_Compiti da svolgere_.
1) Per favore, elenca i membri che il testo sulle riviste dell'Istituto storico di Modena indica come prima composizione del Comitato di redazione della "Rassegna annuale", senza quelli aggiunti negli anni successivi.
2) Prosegui il testo sulle riviste dell'Istituto storico di Modena dopo la sua ultima frase.

_Brano citato_.
-*-*-

Il 25 aprile 1960 esce il primo numero della “Rassegna annuale” dell’Istituto. L’intenzione è di uscire a cadenza annuale, cosa che riesce fino al n. 8 del 1967, poi nel 1969 esce l’ultimo numero doppio 9/10, che prelude a una lunga sospensione delle pubblicazioni, che durerà fino al 1980.

L’inizio è promettente, lo stesso Parri, che scrive la presentazione del primo numero, cita la rivista come esempio che dovrebbe essere seguito in tutti i capoluoghi di provincia. Il Comitato di redazione è composto da Terenzio Ascari, Bruno Bonilauri, Lorenzo Bossetti, Ennio Pacchioni (presidente dell’Istituto), Ilva Vaccari; negli anni si aggiungeranno Pietro Alberghi, Adelmo Bellelli, Gabriella Guandalini, Adalgisa Magnavacca, Giovanni Manfredi. La rivista si presenta sempre suddivisa in due parti: saggi, documenti e ricordi della Resistenza modenese e attività dell’Istituto (biblioteca, libri ricevuti, manifestazioni, lutti).

Come detto, sul finire degli anni Sessanta la rivista cessa le pubblicazioni e, nonostante l’intenzione dell’Istituto di riprendere a editare un periodico, occorre aspettare i primi anni Ottanta perché veda la luce una nuova rivista dell’Istituto storico. Intanto, escono volumi importanti, come quelli di Ilva Vaccari su Villa Emma e sull’aiuto ai prigionieri anglo-americani, sono organizzati i primi corsi di aggiornamento per insegnanti, potenziate biblioteca ed emeroteca, promossi convegni e, infine, sono inaugurati con la collaborazione dell’Istituto il Museo monumento al deportato di Carpi e il Museo della Repubblica partigiana di Montefiorino

Numero 1 della Rassegna annuale dell’Istituto storico di Modena, 1960


“Rassegna di storia dell’Istituto storico della Resistenza in Modena e provincia”

Nel 1981 l’Istituto pubblica una nuova rivista, la “Rassegna di storia”, con l’obiettivo di consolidare una rete di giovani collaboratori che si erano avvicinati. La rivista, rinnovata graficamente, esce per tredici numeri fino all’aprile 1993, alternando fascicoli monografici (Resistenza, Guerra di Spagna, Costituente e Ricostruzione, centenario della nascita del Partito socialista italiano) a fascicoli con saggi, diari e ricordi, documenti, didattica, vita dell’Istituto. Il Comitato di redazione è composto da Aldo Borsari, Mauro Francia, Luigi Guicciardi, Roberta Pinelli e la direzione è affidata a don Nino Monari.

-*-*-

_Blocco dati_.
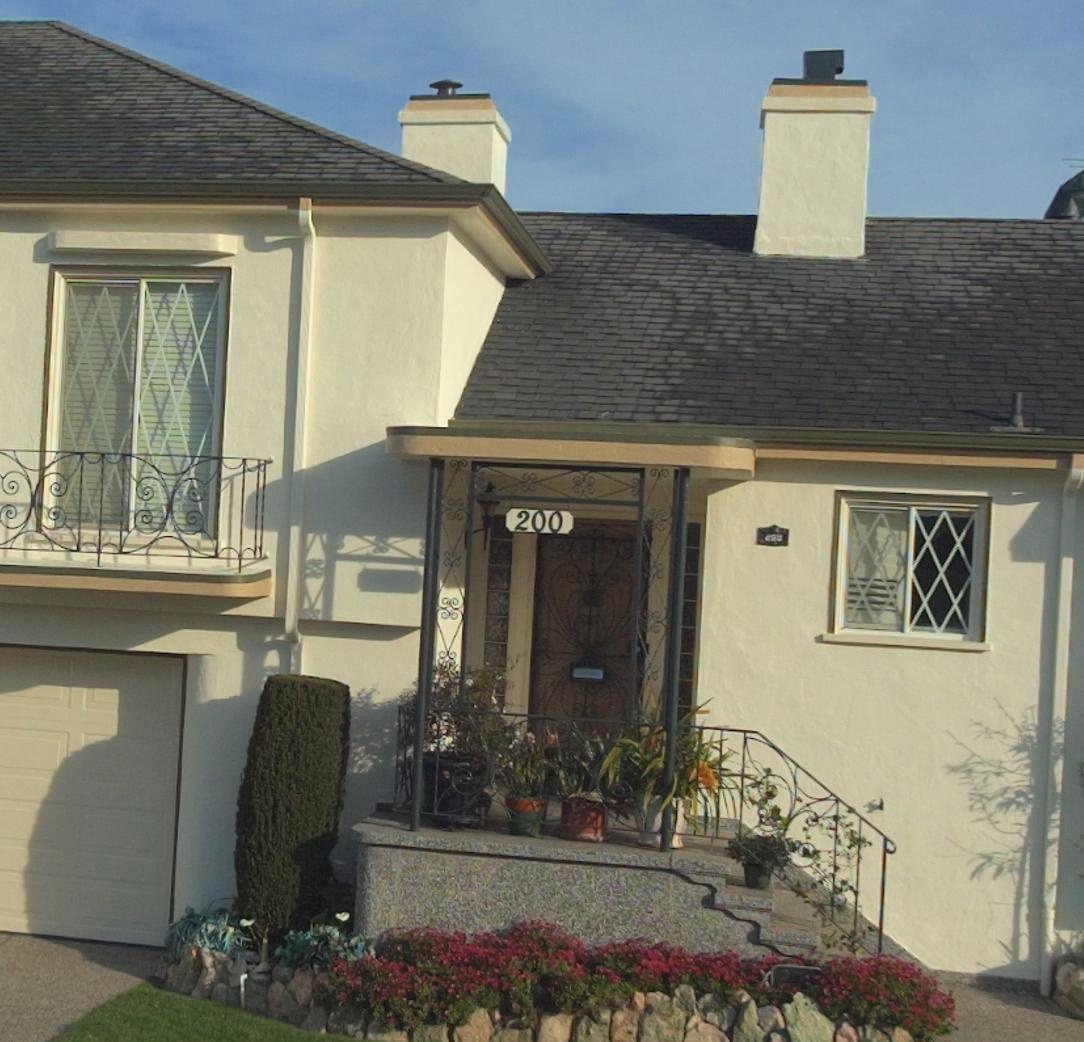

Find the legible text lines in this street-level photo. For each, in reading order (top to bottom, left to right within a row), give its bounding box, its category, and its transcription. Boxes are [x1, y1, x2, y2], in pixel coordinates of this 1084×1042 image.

[511, 508, 567, 535] StreetNumber: 200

-*-*-

_Risposte ai compiti_.
1) Terenzio Ascari, Bruno Bonilauri, Lorenzo Bossetti, Ennio Pacchioni, Ilva Vaccari

2)
Sono anni di cambiamento in Istituto, di iniziative legate a scadenze storiche come il cinquantenario della Guerra di Spagna e quello delle leggi razziali e di convegni fondamentali come quello su “Regime fascista e società modenese” ma, soprattutto di rinnovamento istituzionale e organizzativo, con la modifica dello statuto e il cambio del nome in Istituto storico della resistenza e di storia contemporanea di Modena e provincia (1987), la ‘provincializzazione’ dell’Istituto con la firma di convenzioni con 41 amministrazioni comunali su 47, la nascita del Centro di documentazione per la storia contemporanea, il trasferimento dalla vecchia sede di via Cesare Battisti, ormai inadeguata, a quella nuova di via Luosi all’interno dell’area del plesso scolastico dell’Istituto Fermi, che permette anche il trasferimento dell’archivio della Camera confederale del lavoro di Modena.

Rassegna di storia, nuova serie, 1981


“Rassegna di storia contemporanea”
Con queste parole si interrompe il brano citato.